Ours was peeing upstairs for a little while. It turned out to be a combination of things. First, she didn't spend any time up there so it wasn't living space to her. Once we cleared that up, the accidents for closer to the stairs because she just couldn't make it in time.

Good luck!


Sent from my iPhone using PG Free


----------



## LaneyB

Our puppy would seem potty trained, then when I would start allowing him more access to more of the house he would have accidents. So we kept his access very limited. Now he seems better able to handle being able to have access to most of the house in the morning while I get ready for work. It seemed to take him awhile to understand the upstairs is not a potty area. Now he is 5 months old, and hasn't had any accidents for a long time.


----------



## Shaolin

I personally like the bells, but we started using them by pure accident (had them hanging on the door for other reasons, pup banged them with his nose and had his "need to pee" stance. We let him out and he's done it ever since and that was 4 years ago.)

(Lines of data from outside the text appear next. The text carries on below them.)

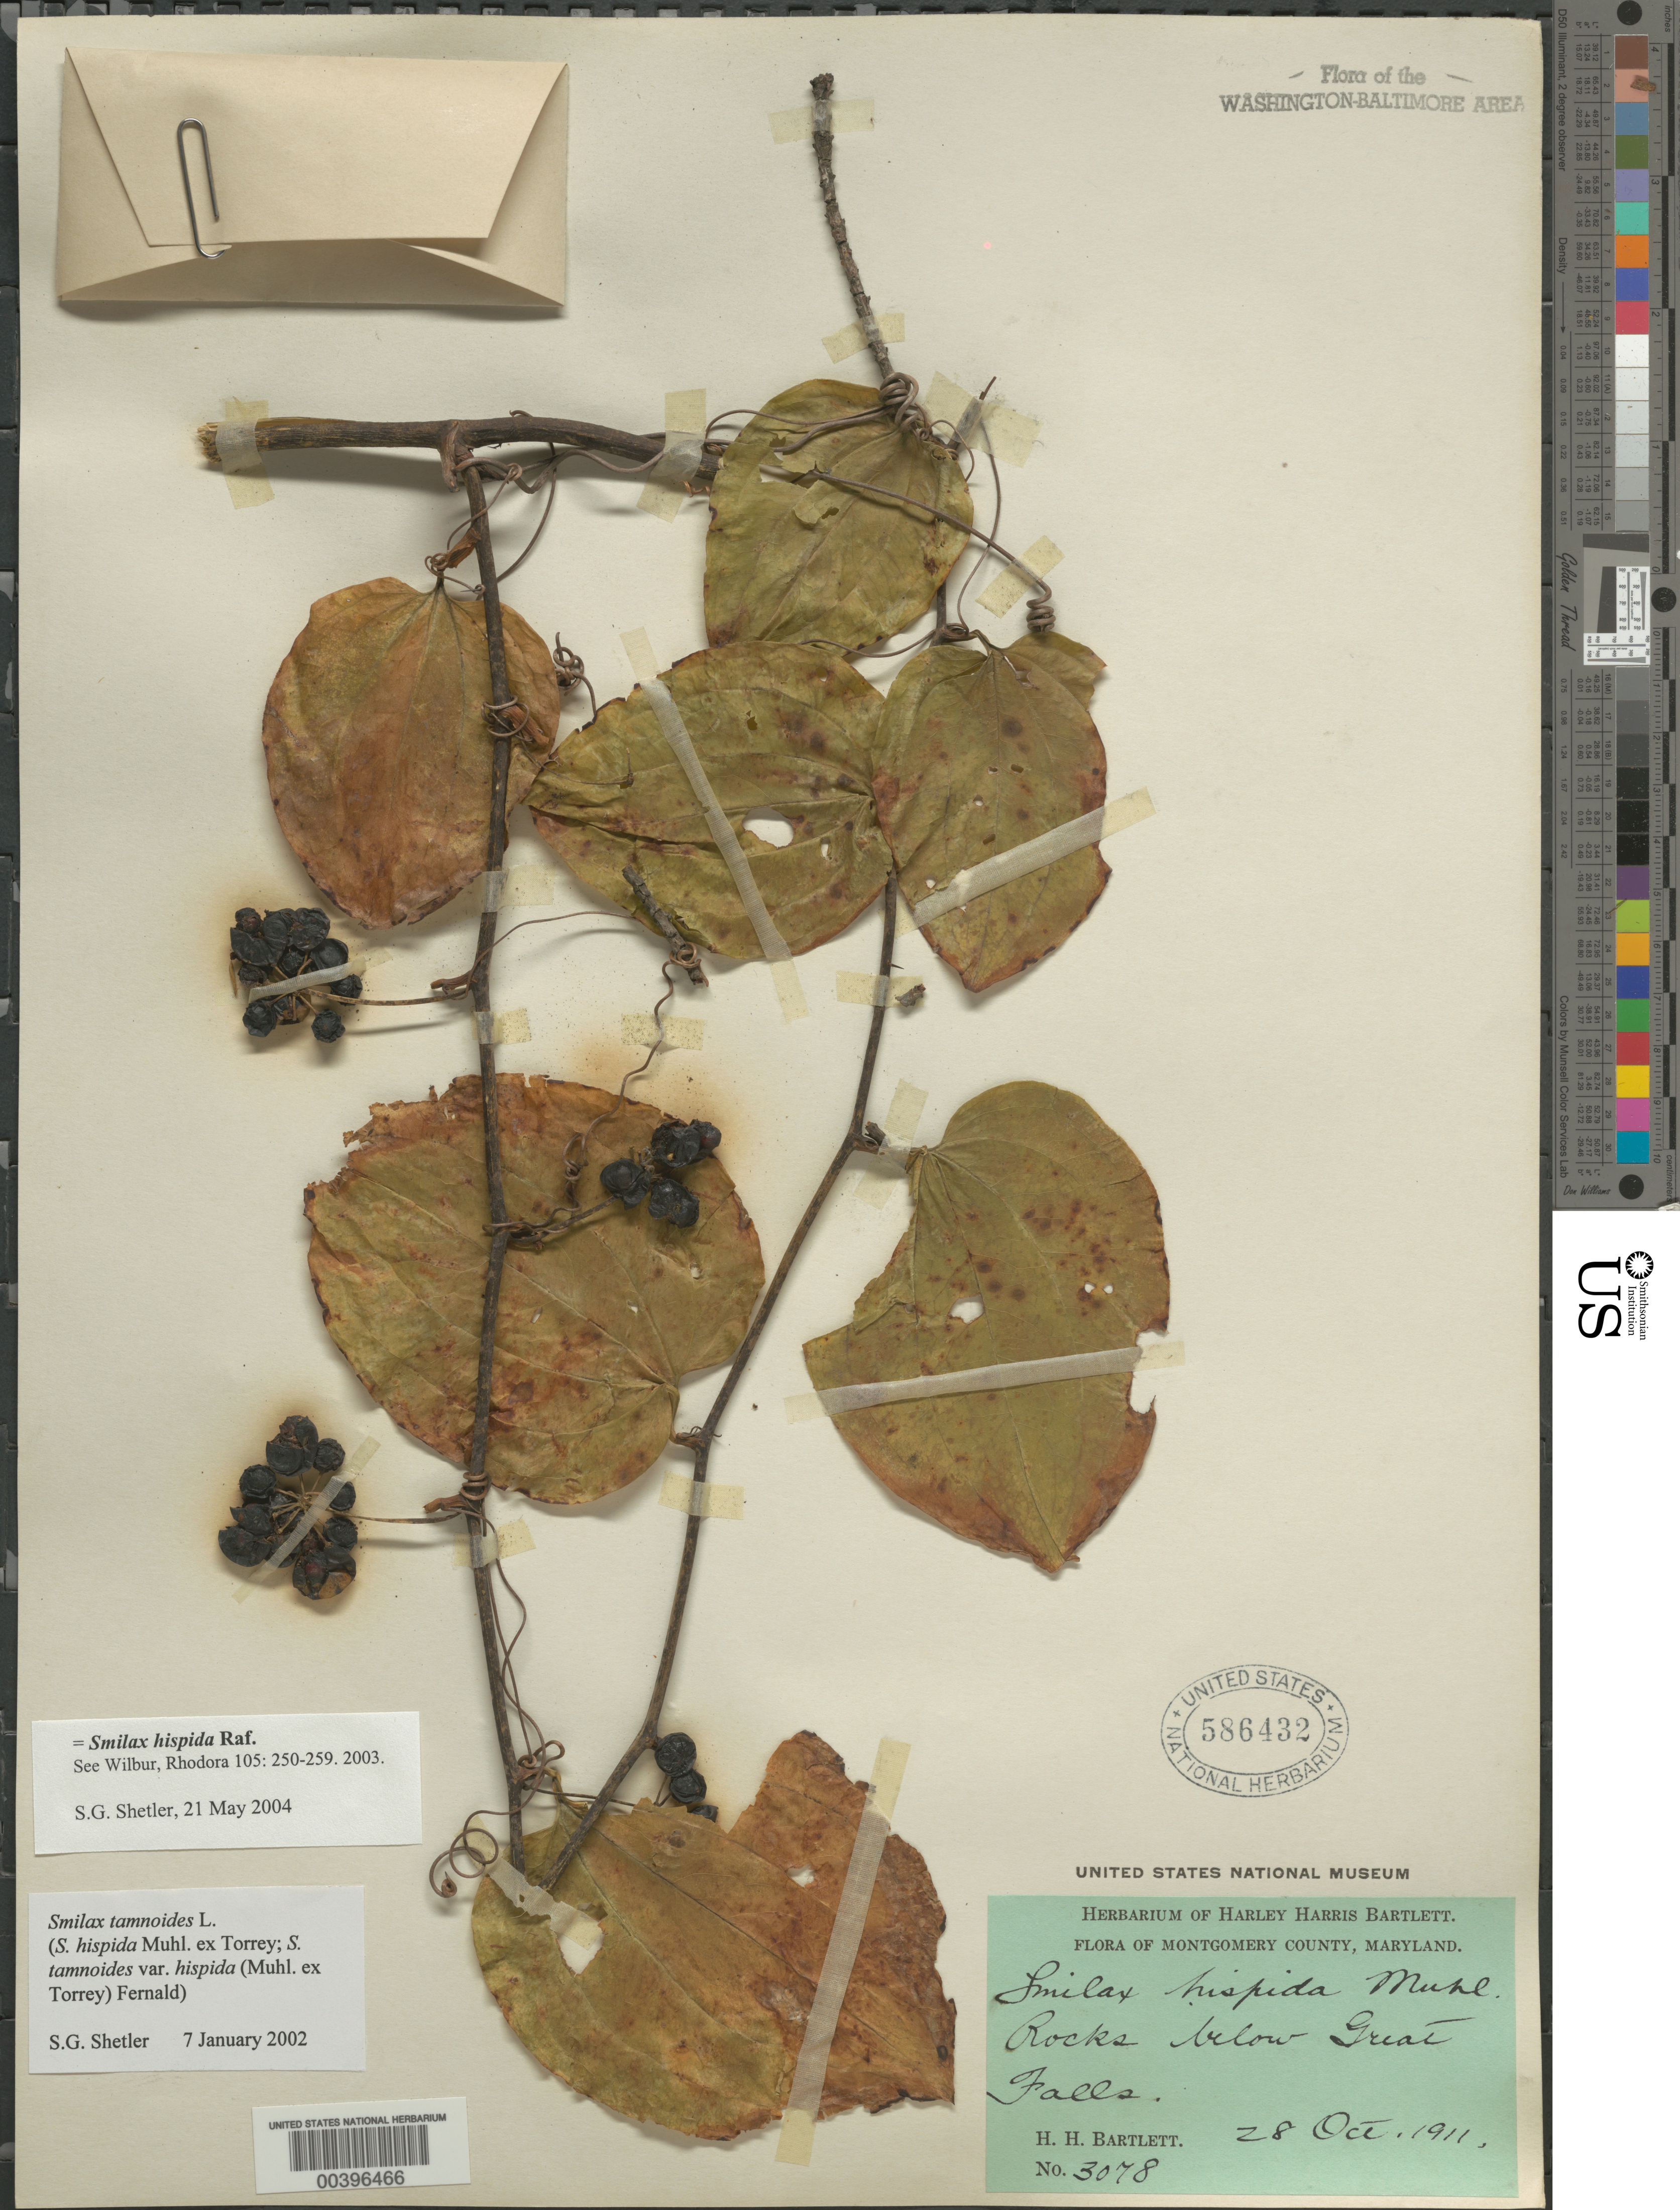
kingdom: Plantae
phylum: Tracheophyta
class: Liliopsida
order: Liliales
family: Smilacaceae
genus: Smilax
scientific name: Smilax hispida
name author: Raf.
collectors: H. H. Bartlett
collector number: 3078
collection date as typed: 28 Oct 1911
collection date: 1911-10-28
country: United States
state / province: Maryland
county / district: Montgomery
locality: Below Great Falls C. & O. Canal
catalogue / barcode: US 586432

Have you ever tried one of those "pee here" stakes? I have never used one personally, but a friend of mine was having the same issue as you are and the minute she put one of those outside, things changed dramatically for her. Everyone posting here is correct; gotta watch the dog like a hawk and lots of praise/lovin'/treats when the dog does the do outside. 

Hope this helps.


----------



## MaggieRoseLee

I know I have babygates and closed doors all over my house until my pups are housebroken. They HAVE to be within eyesight for us to train them. If they are allowed to sneak off and go to the bathroom in another room, then you can't train. Catching them mid-squat is the only way to correct, not finding a mess (too late).

Plus, are you going outdoors 100% of the time with your pup still for the puppy party when they DO use the outdoors? Party outdoors 100% of the time. Keeping an eye on them in the same room INDOORS to prevent and 'accident' or catch them mid-stream.

Plus what others are suggesting.

aw:


----------